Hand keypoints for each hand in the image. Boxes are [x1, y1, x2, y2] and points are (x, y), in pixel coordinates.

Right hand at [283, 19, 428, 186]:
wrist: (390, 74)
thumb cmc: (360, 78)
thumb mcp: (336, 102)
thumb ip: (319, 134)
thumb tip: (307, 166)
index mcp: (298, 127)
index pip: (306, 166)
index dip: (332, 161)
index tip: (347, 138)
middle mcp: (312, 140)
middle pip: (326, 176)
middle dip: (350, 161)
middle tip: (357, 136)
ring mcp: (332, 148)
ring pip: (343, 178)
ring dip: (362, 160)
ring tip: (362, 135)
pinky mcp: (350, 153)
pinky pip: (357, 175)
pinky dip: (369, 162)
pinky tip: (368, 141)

◇ ◇ ◇ ◇ ◇ ◇ ◇

- _Exercise instructions_: Where a line in the listing above includes the string "pinky", copy that line.

- _Exercise answer_:
pinky mcp: (350, 153)
pinky pip: (357, 175)
pinky dip: (369, 162)
pinky tip: (368, 141)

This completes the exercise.